### Problem to solve
Reproduce the lines starting at the one containing "Count the values in the range 3 to 8." and ending at the one containing "Does the chart contain stacked bars?", replacing "chart" with "graph" and leaving everything else unchanged. Leave the pictures out of your answer.

*** Opening of The data ***

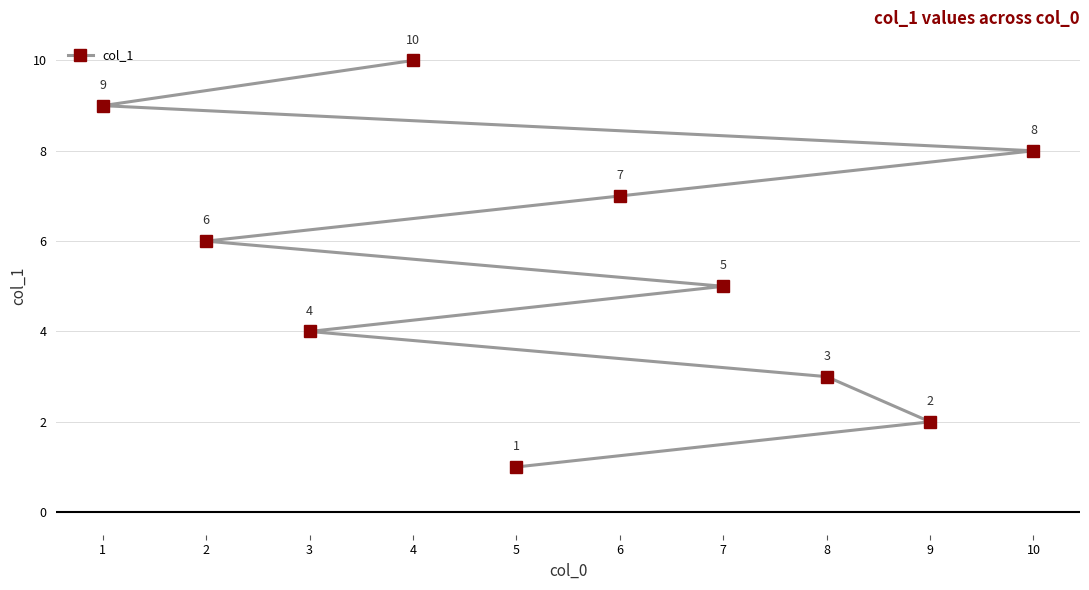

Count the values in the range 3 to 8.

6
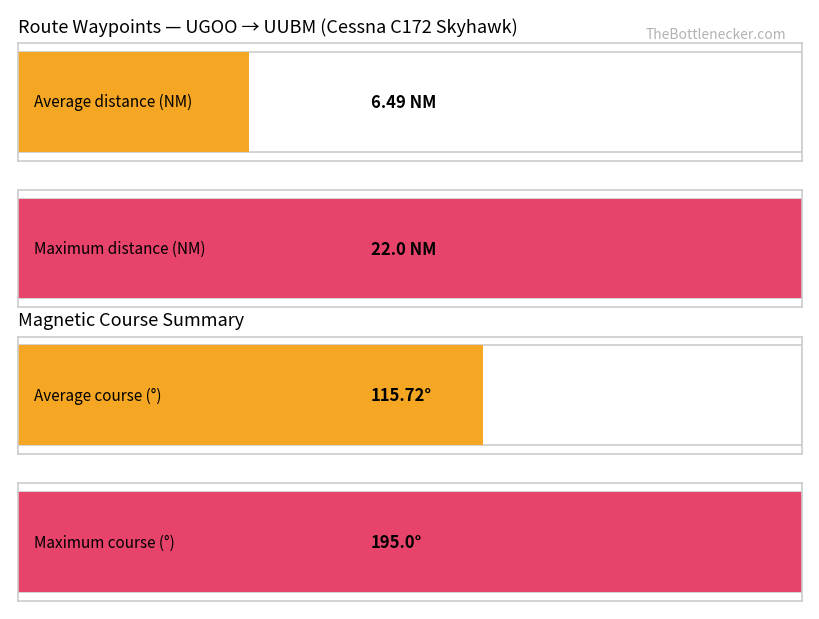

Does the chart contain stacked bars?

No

*** Close of The data ***
*** Opening of The data ***

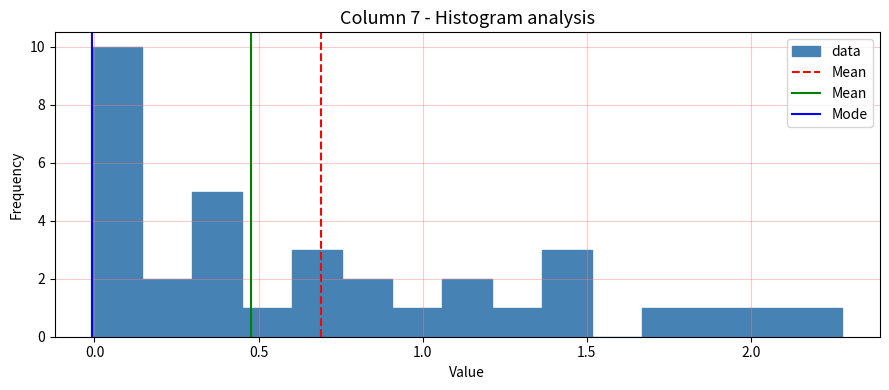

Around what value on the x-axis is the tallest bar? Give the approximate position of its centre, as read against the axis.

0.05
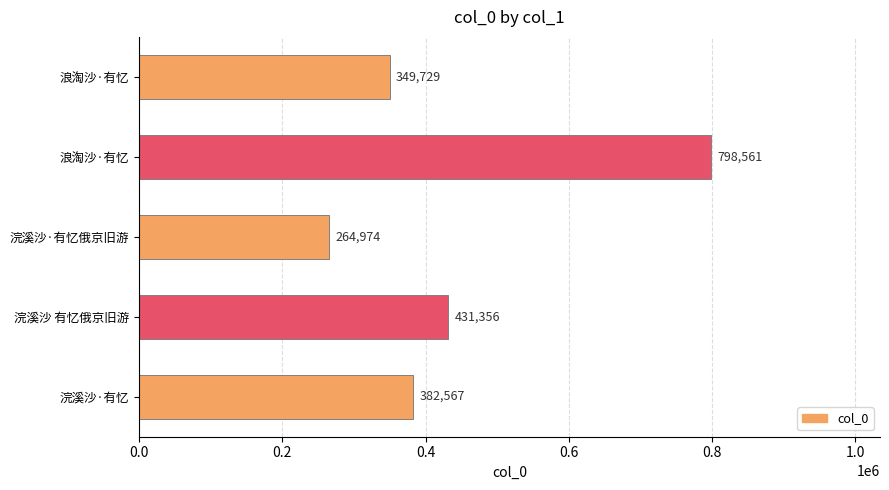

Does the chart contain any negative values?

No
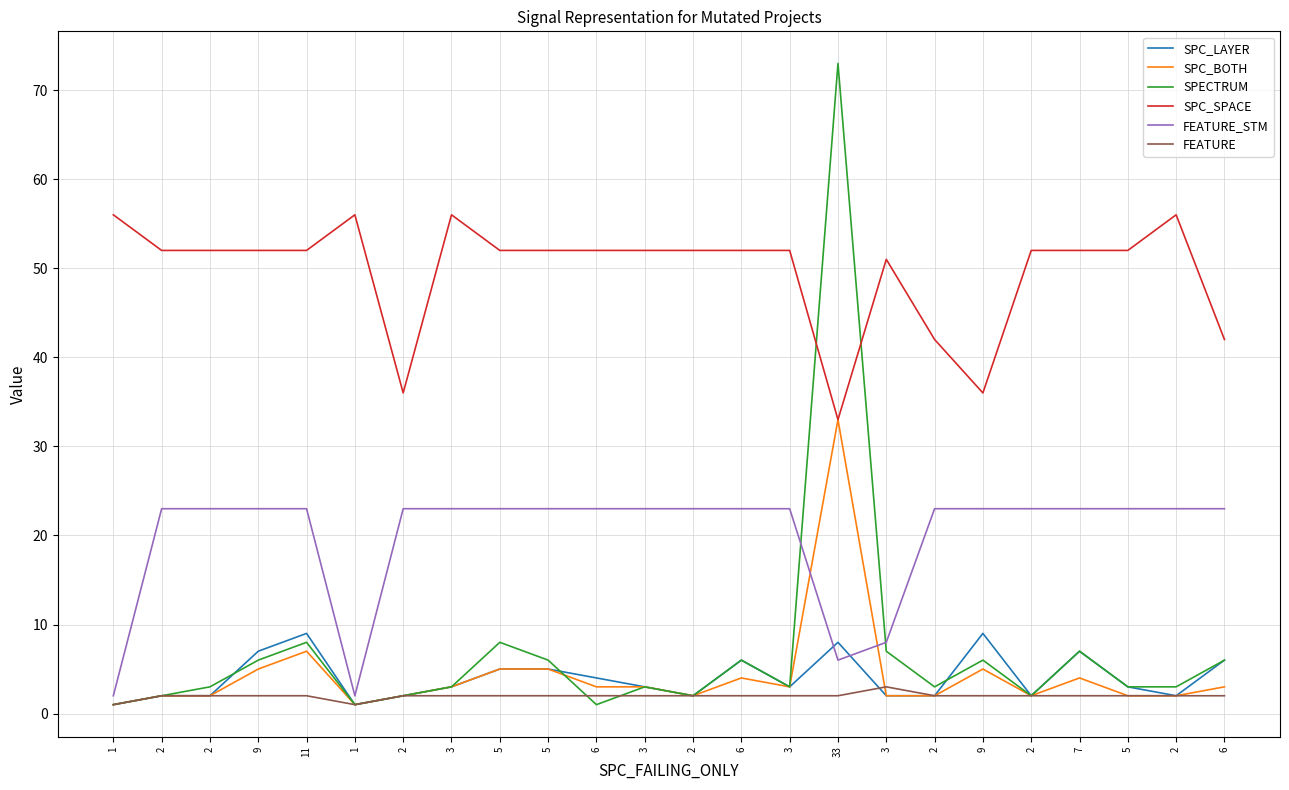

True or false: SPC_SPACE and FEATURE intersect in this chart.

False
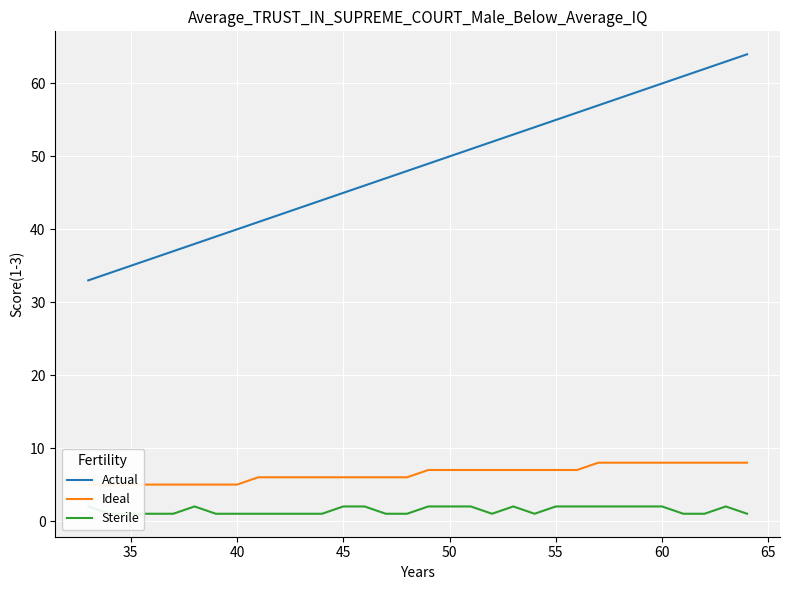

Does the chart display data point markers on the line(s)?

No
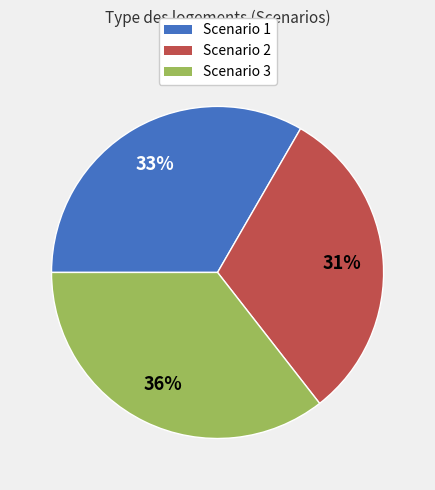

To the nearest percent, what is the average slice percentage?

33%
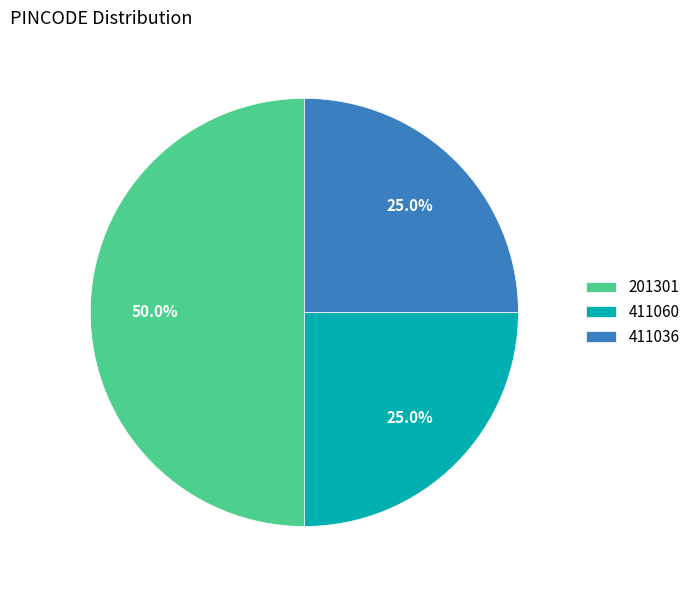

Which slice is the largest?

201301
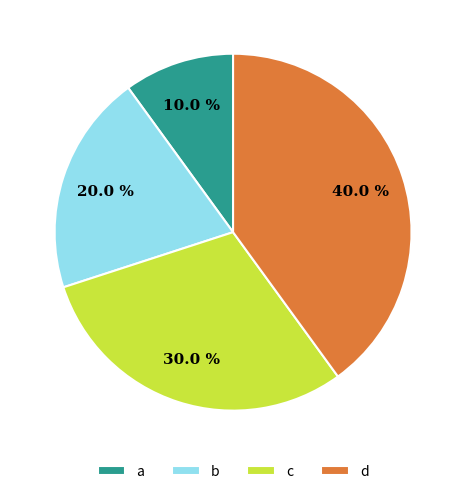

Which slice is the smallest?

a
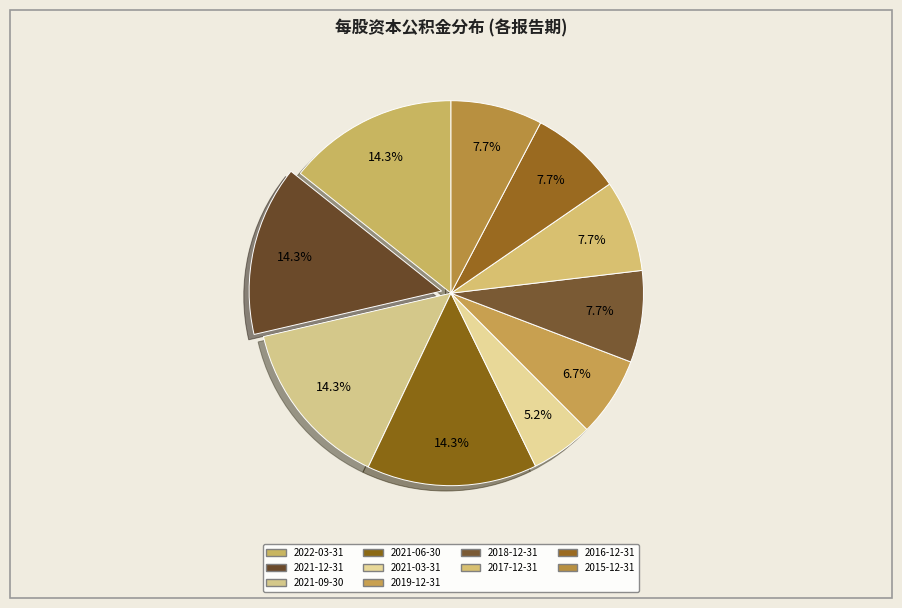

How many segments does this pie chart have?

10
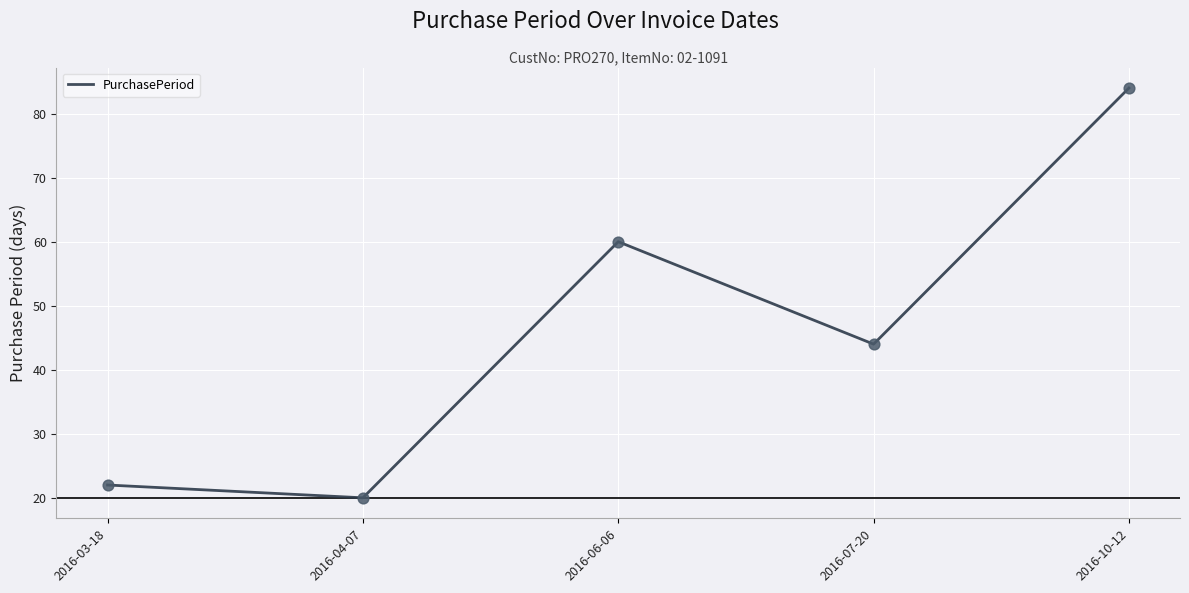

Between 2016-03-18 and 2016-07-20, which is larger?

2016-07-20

*** Close of The data ***
*** Opening of The data ***

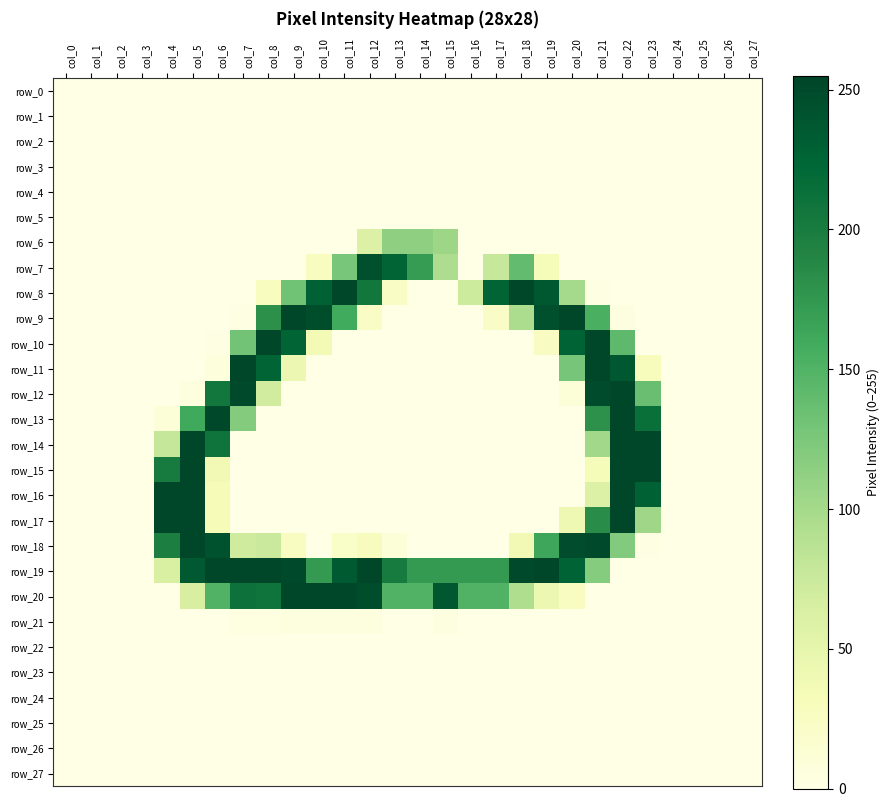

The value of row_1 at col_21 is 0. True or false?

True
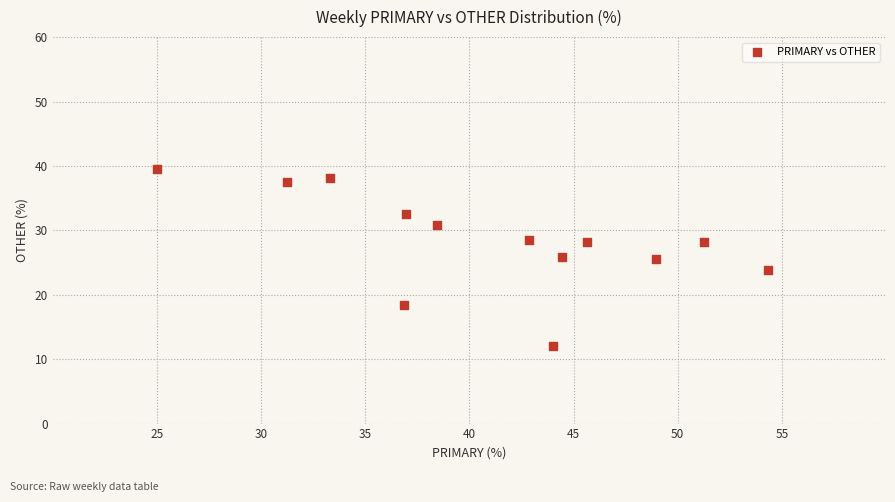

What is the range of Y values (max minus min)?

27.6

*** Close of The data ***

### Task answer
Count the values in the range 3 to 8.

6

Does the graph contain stacked bars?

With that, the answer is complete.